**WHAT THIS TASK INVOLVES**
Copy out the whole mailing-list message header, reproducing every line and character without change.

**PASSAGE GIVEN**
###

All of lore.kernel.org
 help / color / mirror / Atom feed
From: Florian Fainelli <f.fainelli@gmail.com>
To: Gregory CLEMENT <gregory.clement@free-electrons.com>,
	Arnd Bergmann <arnd@arndb.de>
Cc: Jisheng Zhang <jszhang@marvell.com>,
	Thomas Petazzoni <thomas.petazzoni@free-electrons.com>,
	Jason Cooper <jason@lakedaemon.net>, Andrew Lunn <andrew@lunn.ch>,
	netdev@vger.kernel.org, linux-kernel@vger.kernel.org,
	Marcin Wojtas <mw@semihalf.com>,
	"David S. Miller" <davem@davemloft.net>,
	linux-arm-kernel@lists.infradead.org,
	Sebastian Hesselbarth <sebastian.hesselbarth@gmail.com>
Subject: Re: [PATCH net-next 1/4] net: mvneta: Convert to be 64 bits compatible
Date: Thu, 24 Nov 2016 11:04:38 -0800	[thread overview]
Message-ID: <e6160675-9d75-f617-b154-d23a3d725a07@gmail.com> (raw)

###

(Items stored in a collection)
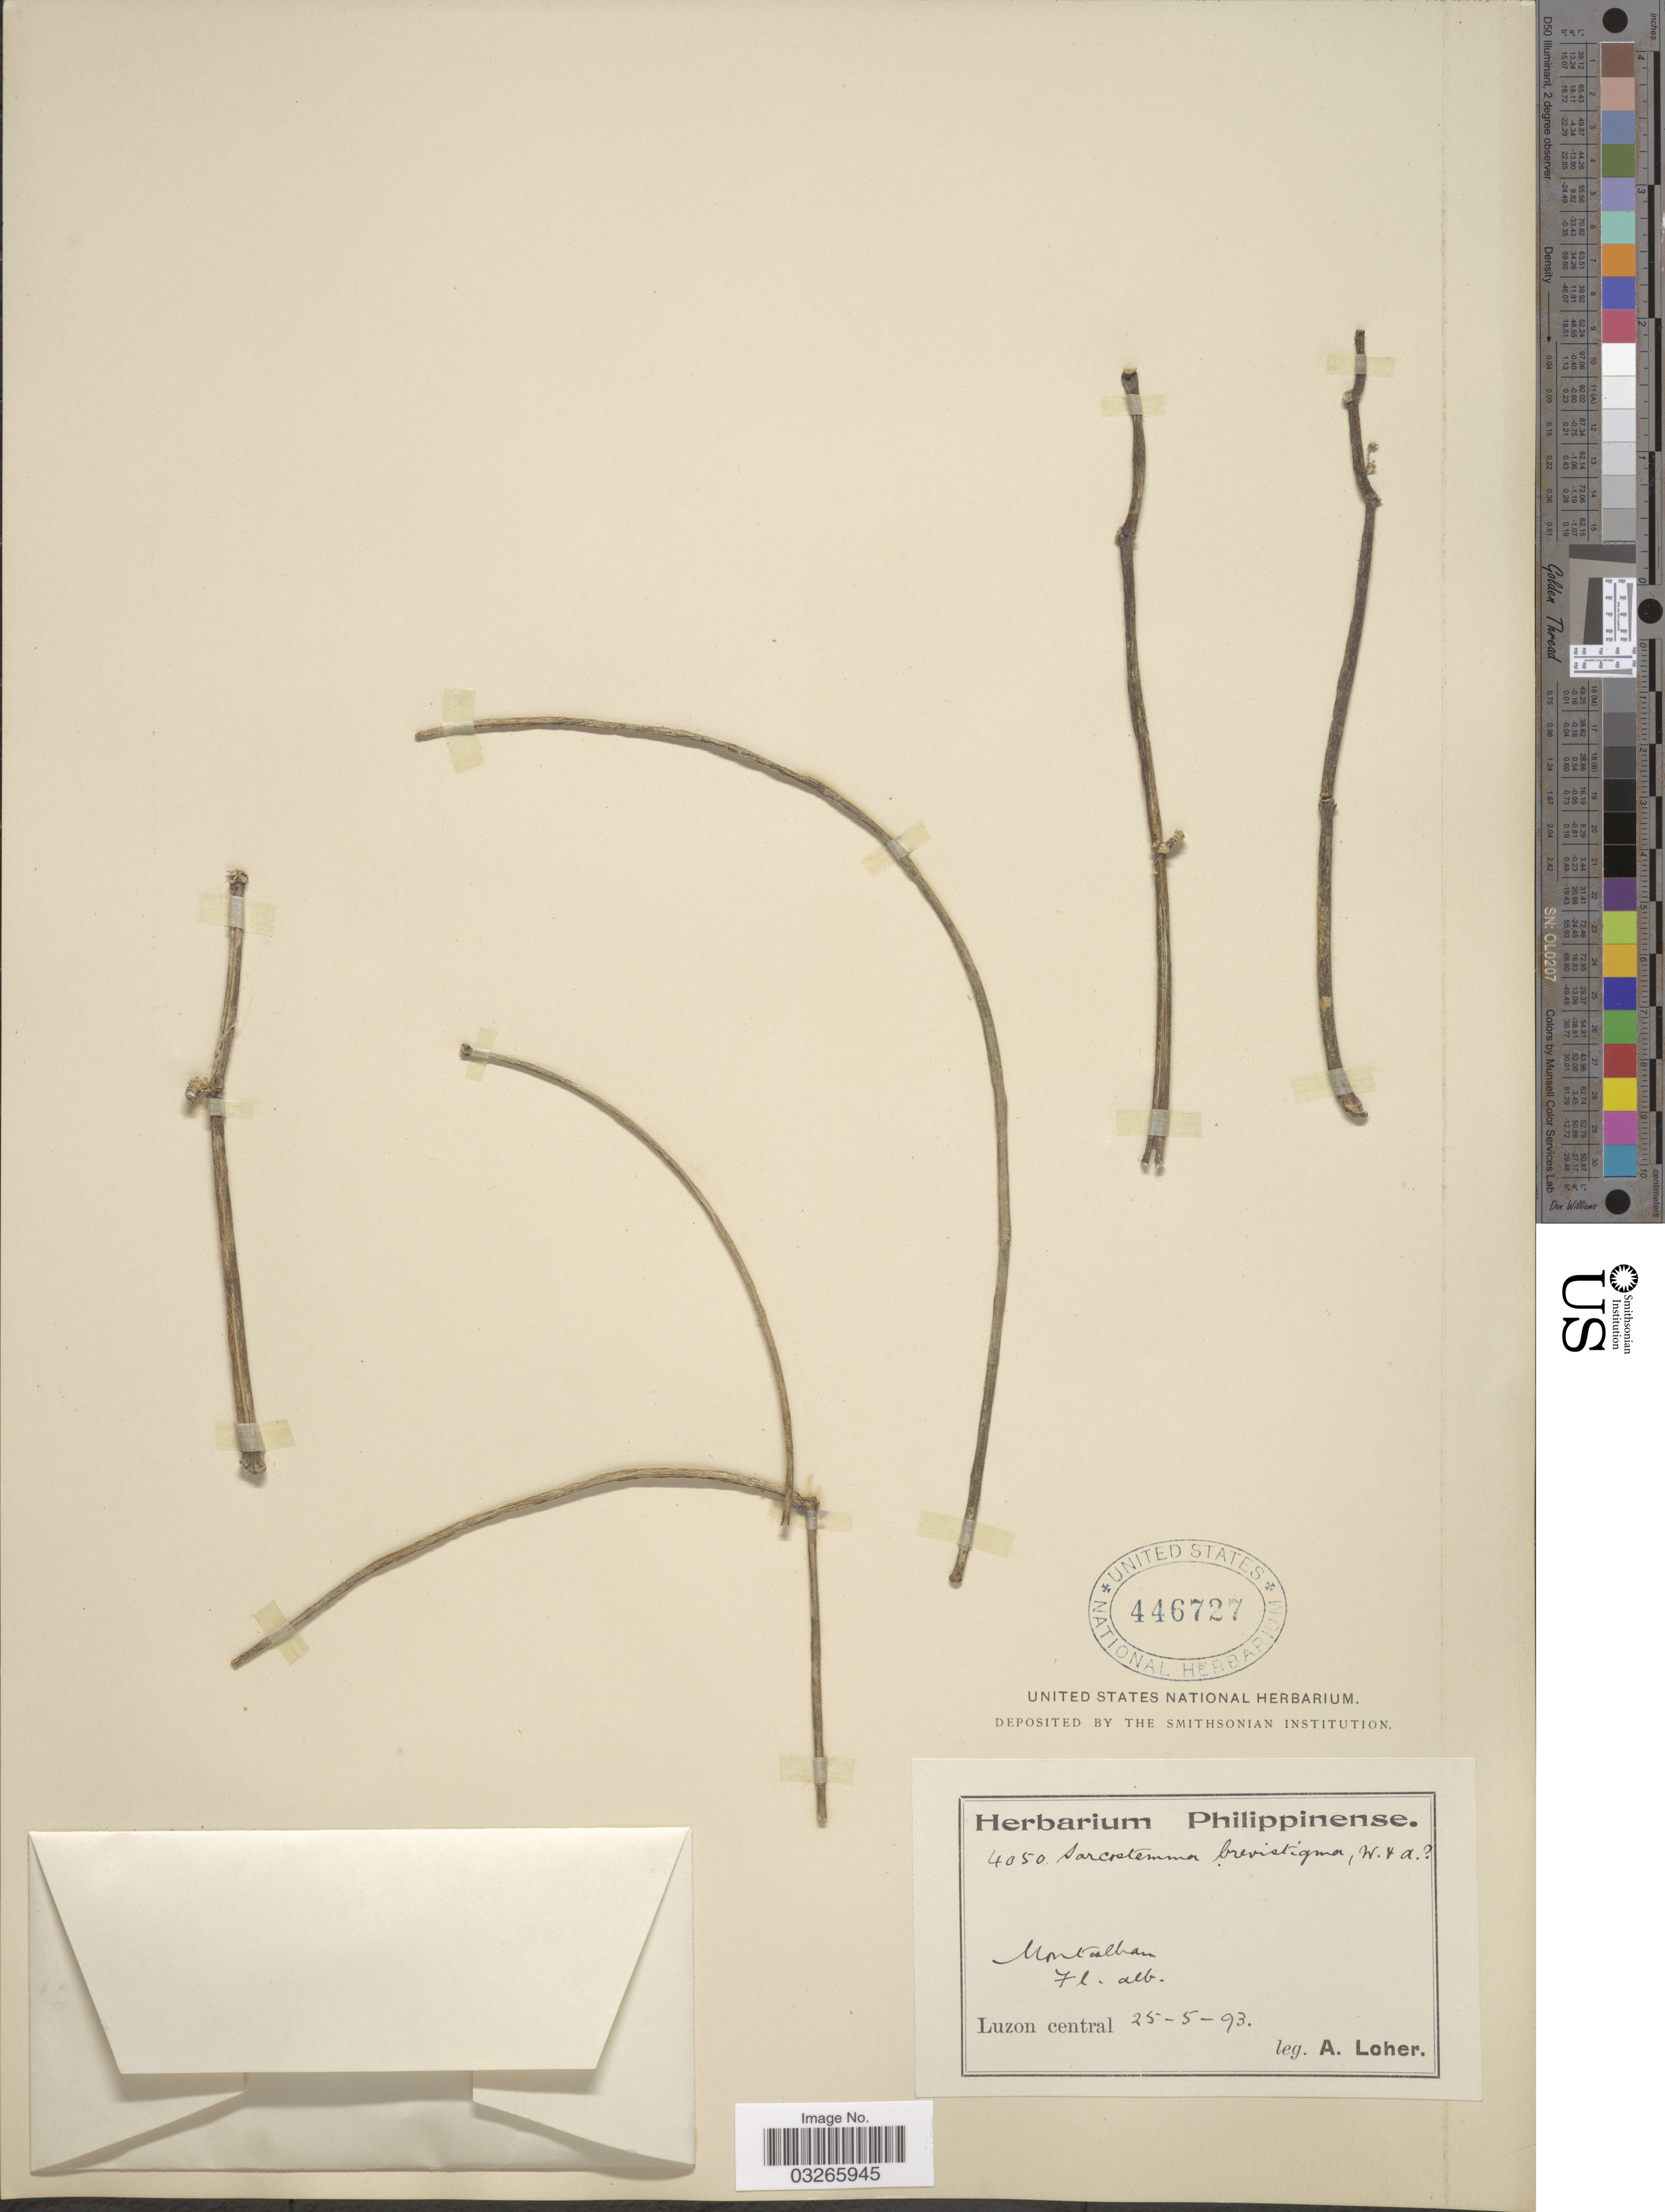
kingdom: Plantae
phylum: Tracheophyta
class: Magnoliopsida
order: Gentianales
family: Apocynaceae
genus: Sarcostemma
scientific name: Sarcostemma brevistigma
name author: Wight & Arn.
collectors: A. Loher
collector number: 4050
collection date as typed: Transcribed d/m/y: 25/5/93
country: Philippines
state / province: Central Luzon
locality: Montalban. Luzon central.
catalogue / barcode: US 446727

###

**WRITTEN SOLUTION**
All of lore.kernel.org
 help / color / mirror / Atom feed
From: Florian Fainelli <f.fainelli@gmail.com>
To: Gregory CLEMENT <gregory.clement@free-electrons.com>,
	Arnd Bergmann <arnd@arndb.de>
Cc: Jisheng Zhang <jszhang@marvell.com>,
	Thomas Petazzoni <thomas.petazzoni@free-electrons.com>,
	Jason Cooper <jason@lakedaemon.net>, Andrew Lunn <andrew@lunn.ch>,
	netdev@vger.kernel.org, linux-kernel@vger.kernel.org,
	Marcin Wojtas <mw@semihalf.com>,
	"David S. Miller" <davem@davemloft.net>,
	linux-arm-kernel@lists.infradead.org,
	Sebastian Hesselbarth <sebastian.hesselbarth@gmail.com>
Subject: Re: [PATCH net-next 1/4] net: mvneta: Convert to be 64 bits compatible
Date: Thu, 24 Nov 2016 11:04:38 -0800	[thread overview]
Message-ID: <e6160675-9d75-f617-b154-d23a3d725a07@gmail.com> (raw)